§ **Selected extract**:
┌──

Annual arts festival in Aberdeen, Scotland (2015 - present)

Spectra, stylized as SPECTRA Scotland's Festival of Light (originally Aberdeen's Festival of Light), is an annual public arts festival held each year in Aberdeen, Scotland. The art installations are focused around light, often including sculptures, projections, and installations.

== History ==

Founded in 2014, the festival has taken place annually in February. From 2015, Aberdeen City Council appointed Curated Place, an arts-led cultural production agency to produce and deliver the event.

=== 2014 ===
A pilot event, coordinated by Aberdeen-based Peacock Visual Arts, took place from 6 to 9 February 2014 with the tagline "Aberdeen Festival of Light"

=== 2015 ===
Participating artists included Jørgen Callesen, Jacob Takeila, Einkofi Productions and Steinunn. Locations included Union Terrace Gardens and His Majesty's Theatre.

=== 2016 ===
The event ran from 11 to 14 February 2016. Its main space was in Union Terrace Gardens, with other exhibitions added in Marischal College, St Nicholas Kirkyard, and Seventeen on Belmont Street.

└──

(Saved entries)
┌──

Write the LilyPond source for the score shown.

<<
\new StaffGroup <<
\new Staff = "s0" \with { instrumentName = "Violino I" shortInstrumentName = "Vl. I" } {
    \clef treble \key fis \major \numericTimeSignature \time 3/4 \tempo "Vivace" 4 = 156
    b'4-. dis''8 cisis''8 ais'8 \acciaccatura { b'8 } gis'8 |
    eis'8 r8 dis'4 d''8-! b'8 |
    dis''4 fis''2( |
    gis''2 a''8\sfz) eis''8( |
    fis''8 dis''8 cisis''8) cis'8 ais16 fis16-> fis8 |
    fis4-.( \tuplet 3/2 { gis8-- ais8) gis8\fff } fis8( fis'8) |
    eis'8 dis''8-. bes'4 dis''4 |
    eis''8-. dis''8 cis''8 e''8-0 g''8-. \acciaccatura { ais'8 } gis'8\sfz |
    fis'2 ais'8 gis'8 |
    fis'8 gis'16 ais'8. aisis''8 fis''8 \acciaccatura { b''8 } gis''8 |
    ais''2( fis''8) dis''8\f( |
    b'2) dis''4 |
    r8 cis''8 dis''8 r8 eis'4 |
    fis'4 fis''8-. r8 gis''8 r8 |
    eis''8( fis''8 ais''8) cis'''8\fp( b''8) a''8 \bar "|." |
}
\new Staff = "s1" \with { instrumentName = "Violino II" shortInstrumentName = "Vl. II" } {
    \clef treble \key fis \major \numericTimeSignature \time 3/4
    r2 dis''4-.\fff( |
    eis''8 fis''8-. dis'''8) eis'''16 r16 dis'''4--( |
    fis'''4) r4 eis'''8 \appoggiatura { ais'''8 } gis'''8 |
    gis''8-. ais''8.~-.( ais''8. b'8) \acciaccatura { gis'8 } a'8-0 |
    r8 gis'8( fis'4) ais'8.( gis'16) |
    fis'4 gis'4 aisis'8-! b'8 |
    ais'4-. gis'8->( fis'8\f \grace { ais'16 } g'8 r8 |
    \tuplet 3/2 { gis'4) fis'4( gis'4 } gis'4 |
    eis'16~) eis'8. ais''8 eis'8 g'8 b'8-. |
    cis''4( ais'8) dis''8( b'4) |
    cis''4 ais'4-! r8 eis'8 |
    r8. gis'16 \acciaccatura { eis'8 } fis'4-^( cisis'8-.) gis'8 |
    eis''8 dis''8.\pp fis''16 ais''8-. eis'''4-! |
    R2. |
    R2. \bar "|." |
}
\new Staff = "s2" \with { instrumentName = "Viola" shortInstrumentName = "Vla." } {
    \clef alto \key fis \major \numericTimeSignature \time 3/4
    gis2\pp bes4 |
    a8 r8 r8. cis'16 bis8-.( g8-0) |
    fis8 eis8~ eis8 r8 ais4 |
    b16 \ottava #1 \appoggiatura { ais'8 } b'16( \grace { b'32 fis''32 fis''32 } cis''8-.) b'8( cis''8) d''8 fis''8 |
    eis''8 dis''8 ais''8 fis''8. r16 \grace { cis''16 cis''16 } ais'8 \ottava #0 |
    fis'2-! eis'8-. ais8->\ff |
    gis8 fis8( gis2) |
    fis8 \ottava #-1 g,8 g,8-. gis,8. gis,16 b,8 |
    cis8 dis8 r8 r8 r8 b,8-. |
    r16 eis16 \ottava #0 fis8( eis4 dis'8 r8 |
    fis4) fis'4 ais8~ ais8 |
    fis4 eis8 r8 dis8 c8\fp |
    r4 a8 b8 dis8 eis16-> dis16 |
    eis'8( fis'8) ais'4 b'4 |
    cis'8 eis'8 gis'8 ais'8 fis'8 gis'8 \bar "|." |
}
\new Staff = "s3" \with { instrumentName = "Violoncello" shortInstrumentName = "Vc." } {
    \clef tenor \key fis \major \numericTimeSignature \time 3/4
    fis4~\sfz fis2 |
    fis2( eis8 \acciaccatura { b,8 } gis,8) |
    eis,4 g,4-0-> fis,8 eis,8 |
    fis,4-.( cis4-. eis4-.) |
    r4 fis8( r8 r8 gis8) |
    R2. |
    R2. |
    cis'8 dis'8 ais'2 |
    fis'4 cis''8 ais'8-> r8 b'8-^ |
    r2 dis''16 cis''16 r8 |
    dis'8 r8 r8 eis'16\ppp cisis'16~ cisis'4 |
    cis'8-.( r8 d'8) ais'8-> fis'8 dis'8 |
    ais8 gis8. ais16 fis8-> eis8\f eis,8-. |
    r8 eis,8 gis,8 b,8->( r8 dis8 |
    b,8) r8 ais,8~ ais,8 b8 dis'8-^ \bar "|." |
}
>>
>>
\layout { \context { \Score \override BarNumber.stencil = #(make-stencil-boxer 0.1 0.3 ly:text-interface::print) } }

└──

§ **What you will do**:
#1 Print the part of the Spectra festival text that begins at the words "Annual arts festival" and stops after the words "projections, and installations.".
#2 Based on the Spectra festival text, say whether each statement agrees with it, answering yes or no and quoting the deciding words: (a) The 2014 pilot event was coordinated by Peacock Visual Arts. (b) The festival is held each year in August. (c) The main space of the 2016 event was Marischal College.
#3 Go on with the Spectra festival text from where it stops.

§ **Expected outputs**:
#1
Annual arts festival in Aberdeen, Scotland (2015 - present)

Spectra, stylized as SPECTRA Scotland's Festival of Light (originally Aberdeen's Festival of Light), is an annual public arts festival held each year in Aberdeen, Scotland. The art installations are focused around light, often including sculptures, projections, and installations.

#2
(a) Yes: "coordinated by Aberdeen-based Peacock Visual Arts"
(b) No: "the festival has taken place annually in February"
(c) No: "Its main space was in Union Terrace Gardens"

#3
=== 2017 ===
The event took place between 9 and 12 February 2017. It added the Rooftop Garden of the St Nicholas Centre as an exhibition space. It won Festival of the Year 2017 in the Drum awards. It also was voted best family event of the year by Raring2go! magazine.

=== 2018 ===
The festival took place from 8 to 11 February 2018. Its theme was "Play in the Night" in tribute to Creative Scotland and Event Scotland’s Year of Young People. Union Terrace Gardens hosted 15 installations, and the front of His Majesty's Theatre was used as a projection surface.

=== 2019 ===
There was no Spectra Festival in 2019, due to the contract lapsing.

=== 2020 ===
Spectra returned to Aberdeen in 2020, with displays including tentacles perched on buildings around the city in addition to the usual light displays. Taking its inspiration from Scotland’s Year of Coasts and Waters, Spectra 2020 explored Aberdeen’s position as the connecting point to other cultures on Scotland’s North East coast.

=== 2022 ===
After the festival was cancelled in 2021, due to the COVID-19 pandemic, Spectra returned to the City in 2022 with a theme of "Scotland’s Year of Stories."

=== 2023 ===
The theme for the latest incarnation of the Festival, held from 9 to 12 February, was "Home". Ashley Davis described the festival as "what is best in the Granite City" in The Times. Queues of up to 45 minutes were reported as residents and visitors to Aberdeen visited the festival.

=== 2024 ===
The 2024 festival ran from 8 to 11 February 2024. It celebrated 10 years of the event.

=== 2025 ===
This iteration of the festival took place between 6 and 9 February 2025. It included 15 installations including works by Council Baby and Johanna Basford OBE.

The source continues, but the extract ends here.